■ DIRECTIVE ■
Among the entries that follow, the required portion opens with the line containing "2. *How many" and closes with the line containing "- Microsoft Print to PDF". Give that portion again exactly, and nothing else.

■ EXCERPTED RECORDS ■
··········

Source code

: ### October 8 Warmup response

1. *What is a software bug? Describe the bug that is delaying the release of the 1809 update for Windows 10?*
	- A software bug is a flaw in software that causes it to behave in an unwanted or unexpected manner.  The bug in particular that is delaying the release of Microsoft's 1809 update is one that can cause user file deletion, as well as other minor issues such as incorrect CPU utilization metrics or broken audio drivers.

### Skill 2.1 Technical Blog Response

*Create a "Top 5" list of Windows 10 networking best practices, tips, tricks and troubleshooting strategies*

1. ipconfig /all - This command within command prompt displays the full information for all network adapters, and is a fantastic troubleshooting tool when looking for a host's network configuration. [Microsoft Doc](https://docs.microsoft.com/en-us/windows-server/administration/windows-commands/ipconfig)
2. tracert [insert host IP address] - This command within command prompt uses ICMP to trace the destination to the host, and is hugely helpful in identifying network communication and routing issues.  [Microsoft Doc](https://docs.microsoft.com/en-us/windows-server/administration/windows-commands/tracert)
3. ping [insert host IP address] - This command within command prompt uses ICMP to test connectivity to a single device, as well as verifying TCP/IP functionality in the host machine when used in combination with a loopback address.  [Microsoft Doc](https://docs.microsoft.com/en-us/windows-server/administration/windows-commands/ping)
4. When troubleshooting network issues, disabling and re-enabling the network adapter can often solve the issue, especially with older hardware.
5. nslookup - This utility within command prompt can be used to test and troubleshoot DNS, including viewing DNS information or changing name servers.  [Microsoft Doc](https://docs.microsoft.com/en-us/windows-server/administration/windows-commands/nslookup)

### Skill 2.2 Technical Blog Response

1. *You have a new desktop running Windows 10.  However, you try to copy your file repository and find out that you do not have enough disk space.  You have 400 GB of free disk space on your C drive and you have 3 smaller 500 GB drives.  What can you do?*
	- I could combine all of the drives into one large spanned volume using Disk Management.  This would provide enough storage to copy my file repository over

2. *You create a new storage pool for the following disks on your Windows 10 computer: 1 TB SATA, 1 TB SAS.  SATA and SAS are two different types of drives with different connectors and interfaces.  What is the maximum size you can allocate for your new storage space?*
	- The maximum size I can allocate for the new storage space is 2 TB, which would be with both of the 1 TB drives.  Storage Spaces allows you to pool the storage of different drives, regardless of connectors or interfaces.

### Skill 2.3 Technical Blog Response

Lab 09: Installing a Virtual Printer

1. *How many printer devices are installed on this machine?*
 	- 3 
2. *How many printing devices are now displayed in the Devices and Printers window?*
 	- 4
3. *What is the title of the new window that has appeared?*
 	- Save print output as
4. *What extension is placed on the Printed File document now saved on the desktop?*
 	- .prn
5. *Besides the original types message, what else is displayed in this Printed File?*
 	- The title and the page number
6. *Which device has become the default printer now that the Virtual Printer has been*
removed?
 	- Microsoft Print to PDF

··········

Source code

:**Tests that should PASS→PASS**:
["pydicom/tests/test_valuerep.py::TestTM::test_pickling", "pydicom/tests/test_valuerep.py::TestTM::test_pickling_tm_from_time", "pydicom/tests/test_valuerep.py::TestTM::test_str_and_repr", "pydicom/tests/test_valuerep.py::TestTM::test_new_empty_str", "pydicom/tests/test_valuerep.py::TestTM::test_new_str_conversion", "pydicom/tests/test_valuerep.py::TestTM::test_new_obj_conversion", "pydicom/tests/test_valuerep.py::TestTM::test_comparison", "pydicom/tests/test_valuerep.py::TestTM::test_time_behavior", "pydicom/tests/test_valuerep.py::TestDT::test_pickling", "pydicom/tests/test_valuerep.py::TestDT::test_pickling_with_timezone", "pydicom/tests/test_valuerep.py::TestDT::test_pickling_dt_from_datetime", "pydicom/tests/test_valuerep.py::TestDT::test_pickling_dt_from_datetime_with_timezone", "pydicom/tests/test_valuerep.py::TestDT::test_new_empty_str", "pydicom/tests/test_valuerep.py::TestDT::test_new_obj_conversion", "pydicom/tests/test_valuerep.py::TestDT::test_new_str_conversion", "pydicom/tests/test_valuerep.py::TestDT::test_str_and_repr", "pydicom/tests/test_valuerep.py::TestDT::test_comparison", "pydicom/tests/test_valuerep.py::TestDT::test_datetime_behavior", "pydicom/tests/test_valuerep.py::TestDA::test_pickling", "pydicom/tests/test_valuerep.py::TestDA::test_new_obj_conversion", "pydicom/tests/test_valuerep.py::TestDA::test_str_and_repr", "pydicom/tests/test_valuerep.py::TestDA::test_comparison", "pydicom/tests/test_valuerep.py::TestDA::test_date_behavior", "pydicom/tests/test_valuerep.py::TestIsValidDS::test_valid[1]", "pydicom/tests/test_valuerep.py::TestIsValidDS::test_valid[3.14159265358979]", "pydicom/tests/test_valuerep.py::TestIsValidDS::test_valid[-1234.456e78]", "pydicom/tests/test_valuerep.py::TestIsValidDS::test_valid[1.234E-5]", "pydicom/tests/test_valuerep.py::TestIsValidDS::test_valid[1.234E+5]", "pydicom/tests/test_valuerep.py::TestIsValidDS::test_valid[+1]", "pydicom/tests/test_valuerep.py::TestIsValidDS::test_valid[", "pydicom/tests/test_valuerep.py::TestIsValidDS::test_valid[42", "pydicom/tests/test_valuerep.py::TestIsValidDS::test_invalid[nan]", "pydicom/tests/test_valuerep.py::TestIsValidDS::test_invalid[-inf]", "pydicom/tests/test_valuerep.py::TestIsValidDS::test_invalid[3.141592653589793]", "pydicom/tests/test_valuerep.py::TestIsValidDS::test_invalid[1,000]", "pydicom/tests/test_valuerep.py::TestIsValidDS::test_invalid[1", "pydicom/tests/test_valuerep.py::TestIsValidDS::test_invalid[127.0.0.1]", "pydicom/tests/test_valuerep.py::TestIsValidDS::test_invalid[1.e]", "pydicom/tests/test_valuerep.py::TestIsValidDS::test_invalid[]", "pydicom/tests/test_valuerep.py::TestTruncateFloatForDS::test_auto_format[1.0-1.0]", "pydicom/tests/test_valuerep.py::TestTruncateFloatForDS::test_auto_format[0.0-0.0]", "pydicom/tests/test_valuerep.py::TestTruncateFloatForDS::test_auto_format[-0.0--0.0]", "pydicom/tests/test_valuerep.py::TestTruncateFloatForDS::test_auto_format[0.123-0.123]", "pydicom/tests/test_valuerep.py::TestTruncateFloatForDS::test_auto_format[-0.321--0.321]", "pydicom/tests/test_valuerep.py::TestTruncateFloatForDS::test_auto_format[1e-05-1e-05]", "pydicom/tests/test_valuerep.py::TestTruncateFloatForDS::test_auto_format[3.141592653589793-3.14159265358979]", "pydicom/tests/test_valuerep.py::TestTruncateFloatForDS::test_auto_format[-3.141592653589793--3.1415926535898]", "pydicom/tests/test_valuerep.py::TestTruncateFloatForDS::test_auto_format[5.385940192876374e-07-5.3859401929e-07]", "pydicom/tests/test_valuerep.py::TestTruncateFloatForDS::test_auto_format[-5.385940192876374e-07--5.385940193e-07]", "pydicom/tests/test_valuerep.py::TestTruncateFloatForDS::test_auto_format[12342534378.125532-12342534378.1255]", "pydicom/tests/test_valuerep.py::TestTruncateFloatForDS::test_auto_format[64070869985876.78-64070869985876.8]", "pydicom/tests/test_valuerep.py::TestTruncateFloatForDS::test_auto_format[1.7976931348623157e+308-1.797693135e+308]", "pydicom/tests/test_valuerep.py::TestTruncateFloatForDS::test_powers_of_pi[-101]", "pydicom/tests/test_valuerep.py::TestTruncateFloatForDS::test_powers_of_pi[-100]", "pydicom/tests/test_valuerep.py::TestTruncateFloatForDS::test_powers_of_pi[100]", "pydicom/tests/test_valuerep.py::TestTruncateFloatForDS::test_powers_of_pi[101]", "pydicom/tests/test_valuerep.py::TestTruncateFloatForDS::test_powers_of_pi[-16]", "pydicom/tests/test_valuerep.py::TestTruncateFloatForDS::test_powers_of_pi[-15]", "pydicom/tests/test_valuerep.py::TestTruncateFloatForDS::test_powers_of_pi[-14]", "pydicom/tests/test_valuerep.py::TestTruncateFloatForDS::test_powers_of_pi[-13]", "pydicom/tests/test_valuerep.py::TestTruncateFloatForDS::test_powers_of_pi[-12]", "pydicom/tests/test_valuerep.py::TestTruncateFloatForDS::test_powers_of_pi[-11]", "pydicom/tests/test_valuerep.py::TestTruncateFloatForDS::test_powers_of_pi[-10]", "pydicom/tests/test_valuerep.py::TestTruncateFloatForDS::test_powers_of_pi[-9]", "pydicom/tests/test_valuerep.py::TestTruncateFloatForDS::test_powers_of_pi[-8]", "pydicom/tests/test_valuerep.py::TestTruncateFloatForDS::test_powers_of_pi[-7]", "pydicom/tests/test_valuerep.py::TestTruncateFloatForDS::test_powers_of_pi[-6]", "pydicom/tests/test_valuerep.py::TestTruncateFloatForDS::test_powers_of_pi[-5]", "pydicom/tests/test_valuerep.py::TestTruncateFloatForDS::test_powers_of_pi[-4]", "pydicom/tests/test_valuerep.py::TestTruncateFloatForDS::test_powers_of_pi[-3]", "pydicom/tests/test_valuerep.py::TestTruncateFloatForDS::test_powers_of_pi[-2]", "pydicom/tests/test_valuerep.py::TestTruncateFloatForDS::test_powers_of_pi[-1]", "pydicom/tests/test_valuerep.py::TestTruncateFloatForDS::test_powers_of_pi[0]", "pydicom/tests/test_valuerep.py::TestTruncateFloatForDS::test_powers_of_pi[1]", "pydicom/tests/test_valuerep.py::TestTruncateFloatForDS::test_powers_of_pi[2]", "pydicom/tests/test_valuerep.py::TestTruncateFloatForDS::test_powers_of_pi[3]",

··········

■ RESPONSE FOR THIS EXERCISE ■
2. *How many printing devices are now displayed in the Devices and Printers window?*
 	- 4
3. *What is the title of the new window that has appeared?*
 	- Save print output as
4. *What extension is placed on the Printed File document now saved on the desktop?*
 	- .prn
5. *Besides the original types message, what else is displayed in this Printed File?*
 	- The title and the page number
6. *Which device has become the default printer now that the Virtual Printer has been*
removed?
 	- Microsoft Print to PDF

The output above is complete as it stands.